Впрочем, на черный день кое-что отложено, и голодная смерть пока не грозит. Побарахтаюсь еще…
Вдыхая свежий воздух, я направился к мосту Святого Огюста, и тут сзади послышался стук копыт. Когда карета поравнялась со мной, кучер придержал лошадей, и на мостовую ступил представительный господин с тронутыми сединой волосами. Беззаботно поигрывая изящной тросточкой, он зашагал рядом, потом усмехнулся уголком рта и спросил:
— Хорошо на воле?
— Не то слово, господин Паре, — подтвердил я. — Без работы вот, правда, остаться угораздило…
— Ой, да перестань ты! Ты же великолепный актер, тебя любой балаган с руками оторвет. Когда о пожаре рассказывал, даже я расчувствовался. — И глава королевской Тайной службы промокнул платочком мнимую слезинку. — Бедные невинные души! И эти крики в огне! У тебя богатая фантазия, Себастьян.
— Скорее богатый жизненный опыт, — вздохнул я и буркнул: — Ну и стоило оно того?
— Ты про этот фарс с трибуналом?
— Фарс? Да у меня до сих пор шею ломит! Чуть не вздернули!
— Перестань! — фыркнул Малькольм. — С таким председателем тебе изначально ничего не грозило. Рауль только благодаря тебе на троне усидел, о таких услугах не забывают. И чем вообще ты недоволен? Ну отдохнул полгода в кутузке, первый раз, что ли?
— Это моя жизнь, если что.
— Твоя. Но в итоге все заинтересованные стороны убеждены в том, что сын Ричарда Йорка погиб при пожаре. Полагаешь, это не стоило полугода твоей жизни?
Я посмотрел на собеседника и спросил:
— И что с ним теперь будет? Какие у вас планы на ребенка и Берту?
— Теперь они будут жить. Просто жить. И что самое главное — никто не станет их искать.
— А разве стали бы? Если у ребенка нет никаких прав на трон, кому он нужен?

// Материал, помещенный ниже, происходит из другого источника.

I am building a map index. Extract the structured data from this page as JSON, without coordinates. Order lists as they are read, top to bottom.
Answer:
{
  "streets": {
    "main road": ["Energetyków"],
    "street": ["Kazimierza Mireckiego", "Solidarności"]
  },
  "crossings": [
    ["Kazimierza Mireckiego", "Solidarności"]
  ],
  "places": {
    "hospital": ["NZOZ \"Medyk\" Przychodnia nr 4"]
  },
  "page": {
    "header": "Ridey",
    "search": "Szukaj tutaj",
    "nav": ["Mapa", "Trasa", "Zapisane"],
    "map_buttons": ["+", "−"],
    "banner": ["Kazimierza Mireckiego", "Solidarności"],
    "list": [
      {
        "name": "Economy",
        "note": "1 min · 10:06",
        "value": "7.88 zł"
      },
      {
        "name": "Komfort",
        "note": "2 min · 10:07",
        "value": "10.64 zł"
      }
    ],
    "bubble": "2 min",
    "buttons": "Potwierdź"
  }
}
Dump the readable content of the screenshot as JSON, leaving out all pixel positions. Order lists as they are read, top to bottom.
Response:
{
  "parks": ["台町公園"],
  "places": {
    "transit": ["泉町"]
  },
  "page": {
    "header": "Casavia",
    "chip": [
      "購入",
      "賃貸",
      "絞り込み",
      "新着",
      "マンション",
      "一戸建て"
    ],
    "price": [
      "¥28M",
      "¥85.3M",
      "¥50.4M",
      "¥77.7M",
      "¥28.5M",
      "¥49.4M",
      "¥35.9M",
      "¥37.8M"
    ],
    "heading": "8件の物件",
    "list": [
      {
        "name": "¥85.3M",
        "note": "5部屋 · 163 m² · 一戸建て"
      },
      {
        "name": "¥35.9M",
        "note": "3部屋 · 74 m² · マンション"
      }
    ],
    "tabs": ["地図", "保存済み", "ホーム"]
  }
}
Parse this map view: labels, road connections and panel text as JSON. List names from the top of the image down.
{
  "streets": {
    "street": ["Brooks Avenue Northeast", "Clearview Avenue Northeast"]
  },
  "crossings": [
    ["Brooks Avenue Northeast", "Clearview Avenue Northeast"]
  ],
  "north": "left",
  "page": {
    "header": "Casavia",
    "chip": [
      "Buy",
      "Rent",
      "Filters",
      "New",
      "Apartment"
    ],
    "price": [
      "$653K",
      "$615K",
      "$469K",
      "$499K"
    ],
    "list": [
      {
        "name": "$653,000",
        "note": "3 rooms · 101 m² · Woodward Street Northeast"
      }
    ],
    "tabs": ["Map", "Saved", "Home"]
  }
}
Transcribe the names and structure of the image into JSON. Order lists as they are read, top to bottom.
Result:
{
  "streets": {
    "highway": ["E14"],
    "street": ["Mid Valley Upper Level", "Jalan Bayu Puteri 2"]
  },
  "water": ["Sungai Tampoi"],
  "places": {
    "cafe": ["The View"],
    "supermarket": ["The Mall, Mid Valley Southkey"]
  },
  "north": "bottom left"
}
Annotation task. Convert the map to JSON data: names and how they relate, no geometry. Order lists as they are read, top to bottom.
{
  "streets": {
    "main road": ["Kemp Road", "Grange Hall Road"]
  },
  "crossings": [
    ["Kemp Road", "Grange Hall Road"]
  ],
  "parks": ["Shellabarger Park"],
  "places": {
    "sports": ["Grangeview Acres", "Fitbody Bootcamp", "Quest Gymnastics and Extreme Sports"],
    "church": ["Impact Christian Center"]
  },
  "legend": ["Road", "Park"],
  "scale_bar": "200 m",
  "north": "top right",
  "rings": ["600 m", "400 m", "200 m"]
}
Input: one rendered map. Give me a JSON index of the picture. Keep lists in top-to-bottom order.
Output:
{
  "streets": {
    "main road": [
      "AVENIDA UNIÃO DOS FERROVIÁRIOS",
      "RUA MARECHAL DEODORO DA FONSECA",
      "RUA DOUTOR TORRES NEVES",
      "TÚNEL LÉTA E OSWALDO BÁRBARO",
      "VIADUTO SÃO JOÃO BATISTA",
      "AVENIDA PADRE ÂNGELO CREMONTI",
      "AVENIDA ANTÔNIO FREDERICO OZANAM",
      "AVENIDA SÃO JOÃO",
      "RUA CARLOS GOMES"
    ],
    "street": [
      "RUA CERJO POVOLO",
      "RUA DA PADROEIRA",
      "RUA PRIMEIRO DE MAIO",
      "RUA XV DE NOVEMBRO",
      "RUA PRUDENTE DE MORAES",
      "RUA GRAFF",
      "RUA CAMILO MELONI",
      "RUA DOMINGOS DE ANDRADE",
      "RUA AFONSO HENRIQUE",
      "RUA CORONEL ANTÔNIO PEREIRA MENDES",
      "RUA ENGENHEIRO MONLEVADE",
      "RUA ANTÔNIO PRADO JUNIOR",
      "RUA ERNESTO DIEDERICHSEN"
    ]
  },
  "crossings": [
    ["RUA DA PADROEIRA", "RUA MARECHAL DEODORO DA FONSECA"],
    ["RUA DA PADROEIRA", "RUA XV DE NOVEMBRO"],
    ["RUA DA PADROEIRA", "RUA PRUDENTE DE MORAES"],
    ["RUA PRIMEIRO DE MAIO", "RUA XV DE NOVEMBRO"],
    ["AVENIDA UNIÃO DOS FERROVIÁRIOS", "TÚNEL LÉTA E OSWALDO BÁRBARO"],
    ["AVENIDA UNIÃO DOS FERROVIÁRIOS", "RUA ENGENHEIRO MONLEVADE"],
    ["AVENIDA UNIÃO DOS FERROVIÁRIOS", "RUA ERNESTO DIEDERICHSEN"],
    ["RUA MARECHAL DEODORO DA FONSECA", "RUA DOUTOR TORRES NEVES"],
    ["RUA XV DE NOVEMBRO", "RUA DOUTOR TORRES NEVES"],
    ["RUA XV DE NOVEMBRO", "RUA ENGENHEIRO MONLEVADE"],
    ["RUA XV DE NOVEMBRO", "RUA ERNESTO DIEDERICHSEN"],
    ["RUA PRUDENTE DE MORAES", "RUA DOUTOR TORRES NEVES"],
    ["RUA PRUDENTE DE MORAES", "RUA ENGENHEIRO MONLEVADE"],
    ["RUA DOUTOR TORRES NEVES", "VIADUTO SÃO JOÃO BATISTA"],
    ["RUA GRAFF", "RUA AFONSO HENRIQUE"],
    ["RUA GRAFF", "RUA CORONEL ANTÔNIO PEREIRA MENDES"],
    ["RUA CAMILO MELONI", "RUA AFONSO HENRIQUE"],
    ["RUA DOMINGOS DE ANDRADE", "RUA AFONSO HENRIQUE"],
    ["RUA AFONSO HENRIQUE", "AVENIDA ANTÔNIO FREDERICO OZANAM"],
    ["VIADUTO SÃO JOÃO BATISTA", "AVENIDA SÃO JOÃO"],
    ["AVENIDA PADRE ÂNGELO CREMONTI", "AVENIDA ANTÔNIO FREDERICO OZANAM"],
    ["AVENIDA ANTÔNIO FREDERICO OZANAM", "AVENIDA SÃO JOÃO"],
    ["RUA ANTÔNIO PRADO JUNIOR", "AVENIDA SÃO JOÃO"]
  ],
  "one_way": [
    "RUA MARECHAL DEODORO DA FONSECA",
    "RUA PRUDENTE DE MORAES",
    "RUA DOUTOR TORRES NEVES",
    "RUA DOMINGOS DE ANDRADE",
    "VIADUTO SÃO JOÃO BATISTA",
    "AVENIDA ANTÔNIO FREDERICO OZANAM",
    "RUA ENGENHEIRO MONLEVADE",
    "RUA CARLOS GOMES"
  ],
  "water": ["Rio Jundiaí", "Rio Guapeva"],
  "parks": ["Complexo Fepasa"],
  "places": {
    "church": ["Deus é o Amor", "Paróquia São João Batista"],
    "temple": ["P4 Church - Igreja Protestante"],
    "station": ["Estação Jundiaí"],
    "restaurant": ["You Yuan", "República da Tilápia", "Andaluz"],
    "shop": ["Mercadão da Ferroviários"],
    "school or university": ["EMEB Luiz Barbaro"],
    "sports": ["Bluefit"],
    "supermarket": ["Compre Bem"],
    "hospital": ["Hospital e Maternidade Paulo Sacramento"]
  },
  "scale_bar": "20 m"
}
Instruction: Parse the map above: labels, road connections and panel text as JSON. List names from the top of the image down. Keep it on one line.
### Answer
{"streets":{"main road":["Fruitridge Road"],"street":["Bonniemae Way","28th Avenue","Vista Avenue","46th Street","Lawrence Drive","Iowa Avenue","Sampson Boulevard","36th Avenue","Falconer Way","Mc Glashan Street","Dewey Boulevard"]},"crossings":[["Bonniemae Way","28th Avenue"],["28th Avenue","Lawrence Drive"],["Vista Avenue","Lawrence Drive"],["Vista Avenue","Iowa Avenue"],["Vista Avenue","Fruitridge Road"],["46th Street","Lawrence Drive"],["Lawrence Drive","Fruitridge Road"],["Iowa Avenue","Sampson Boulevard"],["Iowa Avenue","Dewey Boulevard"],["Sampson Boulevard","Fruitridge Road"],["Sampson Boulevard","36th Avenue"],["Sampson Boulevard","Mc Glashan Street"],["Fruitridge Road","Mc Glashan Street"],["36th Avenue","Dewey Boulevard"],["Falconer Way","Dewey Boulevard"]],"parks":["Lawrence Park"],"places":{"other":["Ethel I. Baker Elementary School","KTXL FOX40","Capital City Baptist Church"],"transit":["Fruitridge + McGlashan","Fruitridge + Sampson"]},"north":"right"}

— Думаешь, Высшего интересовала политика? — остро глянул в ответ Паре. — Не приходило в голову, что у этого малыша от рождения по жилам течет не только кровь, но и потустороннее? Вспомни, что именно не давало умереть его отцу! Вспомни и подумай о том, какое могущество обрел бы нечистый, вселившийся в тело мальчишки.
— Виктор Арк мертв.
— А другие? Готов поручиться, что он был последним? Нет, не стоит пускать такое дело на самотек.
— Логично, — вздохнул я. — Но ведь это все было затеяно не только из-за ребенка. И возможно, даже не столько из-за него…
— Не только, — подтвердил Малькольм Паре, — и не столько.
— И как — выгорело?
— Более чем. Мне наконец дали отмашку расследовать контрабанду «желтой пыли». Мне и Ланье. Пришлось, правда, пожертвовать неучтенными доходами, зато никто не заподозрит, что отдать тебя под суд было моей идеей. Никто не помыслит даже, что можно добровольно расстаться с такими деньгами…
— Неравноценный обмен, не находите?
— Более чем равноценный, ты уж поверь. Теперь можно заняться делом, не опасаясь скоропостижной отставки или чего похуже. Сейчас я не угроза, сейчас я объективное обстоятельство, с которым придется считаться.
— А тот стилет? Вы действительно считаете, что его вывезли с Дивного?